Five months after his death, an eight-minute video Neil Peart wrote and narrated called "Growth Rings" surfaced. The piece was about how "music marks moments in our lives," with the Rush drummer comparing how you can examine music to understand an era in the same way scientists study tree rings. “Like those growth rings," he said, "popular music also reflects the weather of its times – evokes and embodies the moods and movements that gave it context."

 

Twitter: @BlueJays

Baseball Player Air Drums to Rush's 'The Spirit of Radio'

During spring training prior to the 2020 Major League Baseball season, Toronto Blue Jays catcher Caleb Joseph fashioned a makeshift drum kit out of buckets and small orange cones and air-drummed along to Rush's "The Spirit of Radio." Joseph, who also plays real drums, wrote, "Rush is my favorite band and Neil my favorite drummer.

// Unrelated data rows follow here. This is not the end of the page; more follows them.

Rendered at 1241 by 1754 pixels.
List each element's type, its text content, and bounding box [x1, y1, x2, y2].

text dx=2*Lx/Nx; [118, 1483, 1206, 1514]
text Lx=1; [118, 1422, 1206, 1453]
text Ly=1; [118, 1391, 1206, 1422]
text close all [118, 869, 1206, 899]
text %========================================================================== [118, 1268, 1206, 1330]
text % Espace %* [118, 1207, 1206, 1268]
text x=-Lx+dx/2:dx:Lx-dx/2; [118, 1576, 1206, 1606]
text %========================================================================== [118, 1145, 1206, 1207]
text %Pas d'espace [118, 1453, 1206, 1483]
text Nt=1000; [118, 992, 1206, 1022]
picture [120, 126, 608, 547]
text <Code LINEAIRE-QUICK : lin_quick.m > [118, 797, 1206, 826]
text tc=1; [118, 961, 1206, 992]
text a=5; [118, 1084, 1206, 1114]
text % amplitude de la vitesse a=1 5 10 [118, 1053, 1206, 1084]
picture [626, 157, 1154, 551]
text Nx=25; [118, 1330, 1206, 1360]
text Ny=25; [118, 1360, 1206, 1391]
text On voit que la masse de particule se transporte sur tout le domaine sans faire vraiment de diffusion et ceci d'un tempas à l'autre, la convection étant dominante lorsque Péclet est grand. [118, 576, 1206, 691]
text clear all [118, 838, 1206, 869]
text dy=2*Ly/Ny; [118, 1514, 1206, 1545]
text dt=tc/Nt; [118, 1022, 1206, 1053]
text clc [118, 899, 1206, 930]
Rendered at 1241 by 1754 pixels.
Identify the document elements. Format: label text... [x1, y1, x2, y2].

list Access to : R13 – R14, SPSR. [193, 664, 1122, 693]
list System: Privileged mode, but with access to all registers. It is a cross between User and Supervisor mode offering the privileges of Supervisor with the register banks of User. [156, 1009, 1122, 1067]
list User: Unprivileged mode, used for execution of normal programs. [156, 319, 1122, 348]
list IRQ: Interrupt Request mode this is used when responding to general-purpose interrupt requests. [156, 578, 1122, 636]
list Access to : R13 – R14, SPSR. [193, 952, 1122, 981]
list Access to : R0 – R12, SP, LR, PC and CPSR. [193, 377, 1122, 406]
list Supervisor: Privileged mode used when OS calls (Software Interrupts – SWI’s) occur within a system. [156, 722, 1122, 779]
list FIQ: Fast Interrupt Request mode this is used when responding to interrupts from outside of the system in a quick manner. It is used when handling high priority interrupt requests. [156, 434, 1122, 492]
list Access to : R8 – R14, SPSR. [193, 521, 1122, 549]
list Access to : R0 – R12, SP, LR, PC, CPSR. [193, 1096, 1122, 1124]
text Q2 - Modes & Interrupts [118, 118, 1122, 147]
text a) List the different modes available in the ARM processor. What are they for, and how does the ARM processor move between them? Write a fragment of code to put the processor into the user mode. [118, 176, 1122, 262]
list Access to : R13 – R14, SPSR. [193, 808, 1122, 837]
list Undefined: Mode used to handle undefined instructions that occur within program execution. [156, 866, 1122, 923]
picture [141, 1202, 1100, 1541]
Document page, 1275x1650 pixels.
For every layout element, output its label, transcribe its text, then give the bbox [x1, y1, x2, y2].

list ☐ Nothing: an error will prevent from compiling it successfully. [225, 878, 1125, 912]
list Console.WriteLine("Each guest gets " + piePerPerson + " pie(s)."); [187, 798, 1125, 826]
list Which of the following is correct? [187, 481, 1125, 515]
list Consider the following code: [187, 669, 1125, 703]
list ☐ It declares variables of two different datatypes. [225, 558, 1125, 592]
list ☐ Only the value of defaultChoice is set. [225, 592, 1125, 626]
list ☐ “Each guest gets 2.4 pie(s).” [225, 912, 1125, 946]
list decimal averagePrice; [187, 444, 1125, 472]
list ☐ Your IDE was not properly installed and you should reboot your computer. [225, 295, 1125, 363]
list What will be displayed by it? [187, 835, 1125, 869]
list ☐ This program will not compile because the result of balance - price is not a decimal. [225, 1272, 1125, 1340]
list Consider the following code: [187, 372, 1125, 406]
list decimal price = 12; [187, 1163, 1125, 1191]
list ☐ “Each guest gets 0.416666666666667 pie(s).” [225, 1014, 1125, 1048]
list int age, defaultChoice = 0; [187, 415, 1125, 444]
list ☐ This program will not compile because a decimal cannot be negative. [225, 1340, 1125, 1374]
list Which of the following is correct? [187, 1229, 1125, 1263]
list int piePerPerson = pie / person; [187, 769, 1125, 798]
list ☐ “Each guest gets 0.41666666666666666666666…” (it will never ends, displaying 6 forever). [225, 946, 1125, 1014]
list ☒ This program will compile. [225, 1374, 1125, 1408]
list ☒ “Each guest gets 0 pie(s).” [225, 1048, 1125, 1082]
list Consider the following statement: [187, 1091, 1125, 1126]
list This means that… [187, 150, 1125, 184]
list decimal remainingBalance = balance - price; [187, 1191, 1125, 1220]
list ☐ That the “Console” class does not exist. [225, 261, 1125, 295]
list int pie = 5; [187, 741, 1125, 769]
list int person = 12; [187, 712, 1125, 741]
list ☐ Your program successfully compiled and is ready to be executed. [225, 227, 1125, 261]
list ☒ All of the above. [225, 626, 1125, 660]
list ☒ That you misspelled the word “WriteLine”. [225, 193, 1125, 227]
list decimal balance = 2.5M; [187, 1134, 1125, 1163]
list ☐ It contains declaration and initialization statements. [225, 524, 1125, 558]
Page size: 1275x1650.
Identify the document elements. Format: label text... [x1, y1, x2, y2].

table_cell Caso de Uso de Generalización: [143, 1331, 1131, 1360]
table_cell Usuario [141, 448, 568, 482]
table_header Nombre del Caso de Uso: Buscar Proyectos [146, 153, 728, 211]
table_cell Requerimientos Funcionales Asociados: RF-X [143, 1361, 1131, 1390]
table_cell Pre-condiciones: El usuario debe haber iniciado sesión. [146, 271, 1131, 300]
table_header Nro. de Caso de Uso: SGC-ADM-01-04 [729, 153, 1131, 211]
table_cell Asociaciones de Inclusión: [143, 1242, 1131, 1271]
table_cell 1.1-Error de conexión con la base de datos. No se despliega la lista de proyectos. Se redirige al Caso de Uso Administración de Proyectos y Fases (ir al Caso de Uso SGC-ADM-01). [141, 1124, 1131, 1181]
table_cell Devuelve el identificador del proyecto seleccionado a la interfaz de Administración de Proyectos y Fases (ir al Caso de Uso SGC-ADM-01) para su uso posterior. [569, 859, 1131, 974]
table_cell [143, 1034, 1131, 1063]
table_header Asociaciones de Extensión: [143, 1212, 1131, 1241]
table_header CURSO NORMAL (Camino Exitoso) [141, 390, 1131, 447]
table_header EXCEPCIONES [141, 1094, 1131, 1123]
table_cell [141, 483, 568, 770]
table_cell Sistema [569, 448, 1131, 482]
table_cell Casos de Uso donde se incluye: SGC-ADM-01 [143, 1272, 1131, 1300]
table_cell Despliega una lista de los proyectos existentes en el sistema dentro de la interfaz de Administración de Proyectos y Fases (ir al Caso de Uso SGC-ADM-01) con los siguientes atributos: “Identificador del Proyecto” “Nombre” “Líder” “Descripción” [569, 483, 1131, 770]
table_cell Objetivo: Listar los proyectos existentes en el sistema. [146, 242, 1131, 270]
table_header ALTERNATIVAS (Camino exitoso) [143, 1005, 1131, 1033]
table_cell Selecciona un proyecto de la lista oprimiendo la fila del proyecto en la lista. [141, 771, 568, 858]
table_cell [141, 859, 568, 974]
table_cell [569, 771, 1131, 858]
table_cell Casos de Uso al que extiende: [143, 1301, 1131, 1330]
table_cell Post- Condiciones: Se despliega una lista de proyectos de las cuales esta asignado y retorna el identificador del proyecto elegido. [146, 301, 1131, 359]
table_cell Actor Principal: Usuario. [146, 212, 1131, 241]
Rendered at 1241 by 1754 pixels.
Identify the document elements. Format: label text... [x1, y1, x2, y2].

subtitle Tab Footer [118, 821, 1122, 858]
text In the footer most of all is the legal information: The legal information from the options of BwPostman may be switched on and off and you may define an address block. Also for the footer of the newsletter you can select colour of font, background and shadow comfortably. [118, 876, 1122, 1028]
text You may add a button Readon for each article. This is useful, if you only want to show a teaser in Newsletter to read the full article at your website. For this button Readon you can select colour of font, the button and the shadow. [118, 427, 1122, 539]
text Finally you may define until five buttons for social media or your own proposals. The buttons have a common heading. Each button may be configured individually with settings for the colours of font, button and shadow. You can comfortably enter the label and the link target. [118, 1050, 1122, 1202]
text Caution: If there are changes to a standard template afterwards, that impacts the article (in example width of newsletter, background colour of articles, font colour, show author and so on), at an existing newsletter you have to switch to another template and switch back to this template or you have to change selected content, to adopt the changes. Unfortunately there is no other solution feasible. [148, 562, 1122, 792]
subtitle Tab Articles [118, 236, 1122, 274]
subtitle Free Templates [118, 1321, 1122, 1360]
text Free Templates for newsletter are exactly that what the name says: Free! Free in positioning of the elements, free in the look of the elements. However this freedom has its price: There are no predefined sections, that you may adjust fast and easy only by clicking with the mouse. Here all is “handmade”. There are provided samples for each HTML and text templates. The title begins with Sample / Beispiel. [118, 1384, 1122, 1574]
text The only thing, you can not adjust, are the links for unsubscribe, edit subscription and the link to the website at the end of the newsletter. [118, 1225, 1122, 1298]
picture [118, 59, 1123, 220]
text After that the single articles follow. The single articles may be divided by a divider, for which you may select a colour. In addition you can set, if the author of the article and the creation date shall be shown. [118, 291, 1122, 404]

The reason I even picked up drum sticks was because of Neil.'

 

YouTube

Queen Fan Plays 'We Will Rock You' on Guitar From Roman Balcony

With people being unable to congregate, the videos of Italians making music from rooftops and balconies became one of the most uplifting moments of the year. Our favorite was of a man named Marco Di Marco, who has a YouTube channel devoted to Brian May, playing the solo from Queen's "We Will Rock You" from the balcony of his Roman condominium. In Chicago, Bon Jovi fans were encouraged to sing "Livin' on a Prayer" as the city's stay-at-home order — a plan endorsed by Jon Bon Jovi himself — went into effect.

 

Alex Kluft

Music Students Cover 'Pet Sounds'

The world got a glimpse at the potential next generation of rock musicians back in May when students at the Los Rios Rock School in San Juan Capistrano, Calif., recreated the Beach Boys' landmark 1966 album Pet Sounds. The six instrumentalists and 13 singers spent three months rehearsing, then a day in the studio recording the work. “It took time but I loved every step of the way because it made me into a better singer,” said 18-year-old Anna Moellenhoff.